- MSC will purchase 86 exhaust gas cleaning systems, more commonly known as scrubbers, to help reduce sulfur emissions from ship engines.
- The company has secured a $439 million loan to help pay for the hardware, according to Watson Farley & Williams, the law firm that advised the bank that coordinated the financing.
- The scrubbers are part of MSC's plan for complying with new sulfur regulations taking effect in 2020. In September, the company said it would also evaluate its trade routes to ensure it is optimizing its energy efficiency, and introduce a fuel surcharge to help cover the cost of compliance.
The new regulations from the International Maritime Organization (IMO) require ships to cut their sulfur emissions from 3.5% mass by mass to .5% and Outfitting ships with scrubbers is just one option.
The alternatives to scrubbers for carriers are either using low-sulfur fuel or liquefied natural gas. Experts expect most carriers to switch to low-sulfur fuels, although they will "significantly increase fuel costs for shippers," according to McKinsey and Company.
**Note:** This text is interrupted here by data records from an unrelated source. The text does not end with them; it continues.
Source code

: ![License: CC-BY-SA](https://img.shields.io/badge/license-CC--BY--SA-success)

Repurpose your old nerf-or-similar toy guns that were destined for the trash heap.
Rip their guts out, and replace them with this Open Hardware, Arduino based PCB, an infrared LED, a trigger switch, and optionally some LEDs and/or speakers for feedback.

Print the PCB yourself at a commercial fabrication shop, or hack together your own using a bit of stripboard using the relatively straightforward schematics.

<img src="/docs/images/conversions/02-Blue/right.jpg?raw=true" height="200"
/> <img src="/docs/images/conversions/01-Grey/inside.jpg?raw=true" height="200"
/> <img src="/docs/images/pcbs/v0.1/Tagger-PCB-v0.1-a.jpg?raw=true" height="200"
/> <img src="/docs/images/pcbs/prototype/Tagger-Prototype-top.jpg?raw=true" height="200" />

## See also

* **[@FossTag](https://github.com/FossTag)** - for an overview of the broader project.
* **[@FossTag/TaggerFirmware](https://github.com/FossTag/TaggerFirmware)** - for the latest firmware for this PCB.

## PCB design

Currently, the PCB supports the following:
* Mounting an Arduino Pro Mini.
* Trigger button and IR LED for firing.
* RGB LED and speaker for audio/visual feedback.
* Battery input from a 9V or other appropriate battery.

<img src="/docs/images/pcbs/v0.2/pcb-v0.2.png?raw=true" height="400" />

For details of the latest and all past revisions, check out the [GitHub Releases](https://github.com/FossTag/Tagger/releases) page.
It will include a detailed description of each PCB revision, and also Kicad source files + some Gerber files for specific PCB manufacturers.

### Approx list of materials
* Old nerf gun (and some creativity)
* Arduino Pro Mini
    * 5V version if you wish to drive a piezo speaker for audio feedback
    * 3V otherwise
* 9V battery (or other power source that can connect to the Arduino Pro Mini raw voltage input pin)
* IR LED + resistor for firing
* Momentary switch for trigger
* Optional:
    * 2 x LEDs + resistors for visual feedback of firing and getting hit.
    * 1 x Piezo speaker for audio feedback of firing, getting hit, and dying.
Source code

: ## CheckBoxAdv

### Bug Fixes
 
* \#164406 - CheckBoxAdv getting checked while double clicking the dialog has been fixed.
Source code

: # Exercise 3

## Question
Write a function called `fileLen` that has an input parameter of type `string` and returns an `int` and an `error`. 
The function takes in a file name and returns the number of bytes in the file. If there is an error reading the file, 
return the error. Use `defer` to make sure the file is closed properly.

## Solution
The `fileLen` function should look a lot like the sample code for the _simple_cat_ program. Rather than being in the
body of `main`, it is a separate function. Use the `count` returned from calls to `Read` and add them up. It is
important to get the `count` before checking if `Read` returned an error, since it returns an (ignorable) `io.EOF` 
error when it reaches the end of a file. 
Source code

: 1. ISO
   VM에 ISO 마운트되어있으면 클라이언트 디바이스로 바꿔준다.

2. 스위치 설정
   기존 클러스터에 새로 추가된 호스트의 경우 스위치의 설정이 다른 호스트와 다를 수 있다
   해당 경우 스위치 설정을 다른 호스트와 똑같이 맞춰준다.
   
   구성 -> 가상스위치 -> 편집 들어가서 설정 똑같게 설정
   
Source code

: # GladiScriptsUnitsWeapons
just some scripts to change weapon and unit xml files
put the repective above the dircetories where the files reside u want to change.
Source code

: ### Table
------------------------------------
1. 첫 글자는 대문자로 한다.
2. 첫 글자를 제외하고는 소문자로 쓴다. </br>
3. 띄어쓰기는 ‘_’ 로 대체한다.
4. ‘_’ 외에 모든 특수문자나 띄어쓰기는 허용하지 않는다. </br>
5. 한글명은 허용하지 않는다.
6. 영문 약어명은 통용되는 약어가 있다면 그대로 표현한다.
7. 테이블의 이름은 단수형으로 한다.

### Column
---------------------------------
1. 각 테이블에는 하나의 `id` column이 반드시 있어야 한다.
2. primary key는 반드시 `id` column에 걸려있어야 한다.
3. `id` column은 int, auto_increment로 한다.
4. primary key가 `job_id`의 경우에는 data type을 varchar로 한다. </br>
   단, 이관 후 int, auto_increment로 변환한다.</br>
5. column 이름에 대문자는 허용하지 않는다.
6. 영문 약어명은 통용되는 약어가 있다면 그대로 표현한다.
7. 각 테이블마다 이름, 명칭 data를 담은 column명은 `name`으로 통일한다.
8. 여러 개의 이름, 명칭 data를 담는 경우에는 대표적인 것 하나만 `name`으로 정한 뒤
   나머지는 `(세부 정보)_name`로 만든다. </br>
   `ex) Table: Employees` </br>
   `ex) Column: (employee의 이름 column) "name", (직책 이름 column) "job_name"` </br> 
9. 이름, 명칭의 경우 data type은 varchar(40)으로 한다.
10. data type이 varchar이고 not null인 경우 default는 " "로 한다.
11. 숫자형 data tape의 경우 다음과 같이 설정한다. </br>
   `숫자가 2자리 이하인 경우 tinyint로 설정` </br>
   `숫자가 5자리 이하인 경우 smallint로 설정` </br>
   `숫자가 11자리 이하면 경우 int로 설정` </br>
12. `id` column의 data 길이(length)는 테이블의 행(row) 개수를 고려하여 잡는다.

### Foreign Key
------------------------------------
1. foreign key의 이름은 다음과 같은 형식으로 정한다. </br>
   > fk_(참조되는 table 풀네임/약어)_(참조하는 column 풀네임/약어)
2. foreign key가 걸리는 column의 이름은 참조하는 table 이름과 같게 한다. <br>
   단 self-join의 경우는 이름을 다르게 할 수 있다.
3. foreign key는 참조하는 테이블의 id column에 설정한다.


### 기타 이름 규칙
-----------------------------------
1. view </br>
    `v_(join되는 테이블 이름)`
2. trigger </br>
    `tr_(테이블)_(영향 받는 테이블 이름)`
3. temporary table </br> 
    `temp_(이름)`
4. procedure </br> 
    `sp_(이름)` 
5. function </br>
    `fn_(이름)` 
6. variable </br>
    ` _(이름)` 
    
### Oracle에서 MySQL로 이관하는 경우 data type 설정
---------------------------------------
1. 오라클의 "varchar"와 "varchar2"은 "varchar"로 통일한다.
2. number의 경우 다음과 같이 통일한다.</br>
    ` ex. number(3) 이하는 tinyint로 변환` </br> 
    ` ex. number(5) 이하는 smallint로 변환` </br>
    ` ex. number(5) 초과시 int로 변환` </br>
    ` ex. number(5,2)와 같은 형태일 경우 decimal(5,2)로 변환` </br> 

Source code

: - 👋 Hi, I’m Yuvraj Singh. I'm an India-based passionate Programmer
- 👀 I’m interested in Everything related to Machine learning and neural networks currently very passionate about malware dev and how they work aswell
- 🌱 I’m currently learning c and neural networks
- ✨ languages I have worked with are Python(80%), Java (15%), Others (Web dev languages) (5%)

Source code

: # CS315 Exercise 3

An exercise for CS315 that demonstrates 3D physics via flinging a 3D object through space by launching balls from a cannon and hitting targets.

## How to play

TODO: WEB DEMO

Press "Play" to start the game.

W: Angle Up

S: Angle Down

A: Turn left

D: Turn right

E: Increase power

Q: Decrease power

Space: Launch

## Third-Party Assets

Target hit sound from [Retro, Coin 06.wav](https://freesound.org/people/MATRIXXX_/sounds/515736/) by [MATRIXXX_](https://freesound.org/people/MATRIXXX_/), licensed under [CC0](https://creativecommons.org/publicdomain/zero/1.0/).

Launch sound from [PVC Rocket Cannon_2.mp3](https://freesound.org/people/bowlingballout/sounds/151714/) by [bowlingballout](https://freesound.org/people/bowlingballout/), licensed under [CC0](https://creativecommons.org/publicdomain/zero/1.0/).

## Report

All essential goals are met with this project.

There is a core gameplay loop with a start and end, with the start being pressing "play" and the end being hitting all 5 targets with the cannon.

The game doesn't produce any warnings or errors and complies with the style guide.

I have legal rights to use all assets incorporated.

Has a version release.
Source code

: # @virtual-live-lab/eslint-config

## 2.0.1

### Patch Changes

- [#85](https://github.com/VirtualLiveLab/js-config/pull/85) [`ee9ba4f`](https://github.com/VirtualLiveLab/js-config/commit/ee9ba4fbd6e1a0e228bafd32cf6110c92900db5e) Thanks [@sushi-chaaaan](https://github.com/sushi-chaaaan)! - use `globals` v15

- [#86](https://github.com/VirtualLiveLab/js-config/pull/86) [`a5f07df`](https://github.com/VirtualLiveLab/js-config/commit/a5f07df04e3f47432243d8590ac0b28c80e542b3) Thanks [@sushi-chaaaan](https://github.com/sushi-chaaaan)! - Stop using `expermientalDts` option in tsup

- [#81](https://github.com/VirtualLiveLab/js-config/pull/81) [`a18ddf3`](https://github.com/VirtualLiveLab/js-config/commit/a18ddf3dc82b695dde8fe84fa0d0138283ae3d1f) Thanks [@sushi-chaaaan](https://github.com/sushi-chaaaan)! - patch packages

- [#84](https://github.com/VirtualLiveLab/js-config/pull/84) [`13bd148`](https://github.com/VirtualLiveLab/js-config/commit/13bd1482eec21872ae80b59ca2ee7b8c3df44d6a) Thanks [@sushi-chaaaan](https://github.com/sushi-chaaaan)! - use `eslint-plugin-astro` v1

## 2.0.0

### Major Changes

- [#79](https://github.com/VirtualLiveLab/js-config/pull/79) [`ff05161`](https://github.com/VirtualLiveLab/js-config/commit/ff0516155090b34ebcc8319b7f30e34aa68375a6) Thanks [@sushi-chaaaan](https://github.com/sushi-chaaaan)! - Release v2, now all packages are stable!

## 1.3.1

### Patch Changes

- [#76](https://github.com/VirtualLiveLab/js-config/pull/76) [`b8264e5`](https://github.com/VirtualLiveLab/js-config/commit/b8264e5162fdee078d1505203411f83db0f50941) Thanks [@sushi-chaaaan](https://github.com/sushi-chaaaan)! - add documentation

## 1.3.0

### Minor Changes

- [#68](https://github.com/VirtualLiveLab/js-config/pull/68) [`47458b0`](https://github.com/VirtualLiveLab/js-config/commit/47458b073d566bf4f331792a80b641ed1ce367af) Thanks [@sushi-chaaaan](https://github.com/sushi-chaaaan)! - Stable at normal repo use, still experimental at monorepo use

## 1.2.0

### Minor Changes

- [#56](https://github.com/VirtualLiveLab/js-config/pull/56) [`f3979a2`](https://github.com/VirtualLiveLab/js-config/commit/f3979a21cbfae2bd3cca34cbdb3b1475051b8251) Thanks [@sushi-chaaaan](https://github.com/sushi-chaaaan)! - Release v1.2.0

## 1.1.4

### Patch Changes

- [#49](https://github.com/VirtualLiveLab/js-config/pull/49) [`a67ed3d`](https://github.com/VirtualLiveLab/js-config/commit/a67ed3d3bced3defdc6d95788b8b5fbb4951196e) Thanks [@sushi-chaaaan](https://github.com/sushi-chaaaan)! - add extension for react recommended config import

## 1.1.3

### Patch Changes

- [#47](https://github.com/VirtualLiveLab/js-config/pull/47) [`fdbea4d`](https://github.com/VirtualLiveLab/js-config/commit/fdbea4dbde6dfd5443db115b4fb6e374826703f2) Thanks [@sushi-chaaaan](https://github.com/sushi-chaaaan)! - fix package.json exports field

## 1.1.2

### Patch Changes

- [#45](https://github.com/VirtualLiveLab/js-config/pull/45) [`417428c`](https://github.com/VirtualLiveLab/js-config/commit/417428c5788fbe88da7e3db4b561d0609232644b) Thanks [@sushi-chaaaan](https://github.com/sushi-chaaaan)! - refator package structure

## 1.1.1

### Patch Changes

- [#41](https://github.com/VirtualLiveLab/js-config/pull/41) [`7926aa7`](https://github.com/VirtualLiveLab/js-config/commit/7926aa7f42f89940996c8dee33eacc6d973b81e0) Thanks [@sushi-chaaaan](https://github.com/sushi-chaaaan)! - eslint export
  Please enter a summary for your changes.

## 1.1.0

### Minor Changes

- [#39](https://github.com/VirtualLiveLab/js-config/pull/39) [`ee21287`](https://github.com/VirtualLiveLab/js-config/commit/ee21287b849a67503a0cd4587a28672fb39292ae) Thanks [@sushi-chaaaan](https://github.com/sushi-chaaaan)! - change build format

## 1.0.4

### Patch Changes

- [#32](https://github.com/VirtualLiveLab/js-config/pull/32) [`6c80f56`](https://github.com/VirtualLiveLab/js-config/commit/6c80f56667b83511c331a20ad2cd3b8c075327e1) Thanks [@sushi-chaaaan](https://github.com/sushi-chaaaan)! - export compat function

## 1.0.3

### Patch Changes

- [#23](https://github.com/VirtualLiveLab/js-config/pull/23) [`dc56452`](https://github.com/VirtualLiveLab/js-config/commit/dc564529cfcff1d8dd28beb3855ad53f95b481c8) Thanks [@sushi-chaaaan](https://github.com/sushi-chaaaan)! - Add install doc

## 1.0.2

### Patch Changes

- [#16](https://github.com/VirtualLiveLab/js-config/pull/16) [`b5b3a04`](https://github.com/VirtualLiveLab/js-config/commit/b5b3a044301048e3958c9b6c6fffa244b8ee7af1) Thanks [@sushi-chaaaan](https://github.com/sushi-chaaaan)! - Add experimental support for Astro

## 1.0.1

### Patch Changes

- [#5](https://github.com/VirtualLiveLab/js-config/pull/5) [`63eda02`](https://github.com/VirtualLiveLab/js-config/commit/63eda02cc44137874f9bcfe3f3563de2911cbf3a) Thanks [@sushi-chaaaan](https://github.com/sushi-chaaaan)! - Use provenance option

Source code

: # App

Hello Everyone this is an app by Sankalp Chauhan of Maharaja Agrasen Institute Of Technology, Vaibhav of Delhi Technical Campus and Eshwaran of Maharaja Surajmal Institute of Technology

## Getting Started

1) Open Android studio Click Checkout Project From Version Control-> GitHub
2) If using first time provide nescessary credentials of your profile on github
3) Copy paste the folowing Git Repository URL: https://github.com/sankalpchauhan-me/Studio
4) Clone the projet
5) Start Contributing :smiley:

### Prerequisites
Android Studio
An estimate cited by Maersk puts this cost increase at between $5 billion and $30 billion per year.
This cost is why some will look for other options, like the scrubbers purchased by MSC. The regulations prohibit ships from even buying fuel with a sulfur content greater than .5% unless they are outfitted with scrubbers, according to Maersk.
MSC confirmed the loan announcement to Supply Chain Dive, but declined to expand on how the installation of scrubbers could affect shipping time, how long the retrofit will take, and why it decided to go this route over other options available.
"Installing scrubbers would allow shippers to continue to burn high-sulfur fuel oil (HSFO), though it comes at a high conversion cost both from the capital expense of the scrubber equipment and the lost time in service while the ship is in dry dock," McKinsey and Company wrote.
MSC is not the only carrier to announce new fees to help cover the costs associated with IMO. Maersk announced changes to its fuel adjustment surcharge last year, saying it "will have to invest in compliant fuels, LNG [liquefied natural gas] or scrubber technology." CMA CGM, Hapag-Lloyd and ONE have also changed the way they plan to recover fuel cost as a result of the IMO 2020 rules.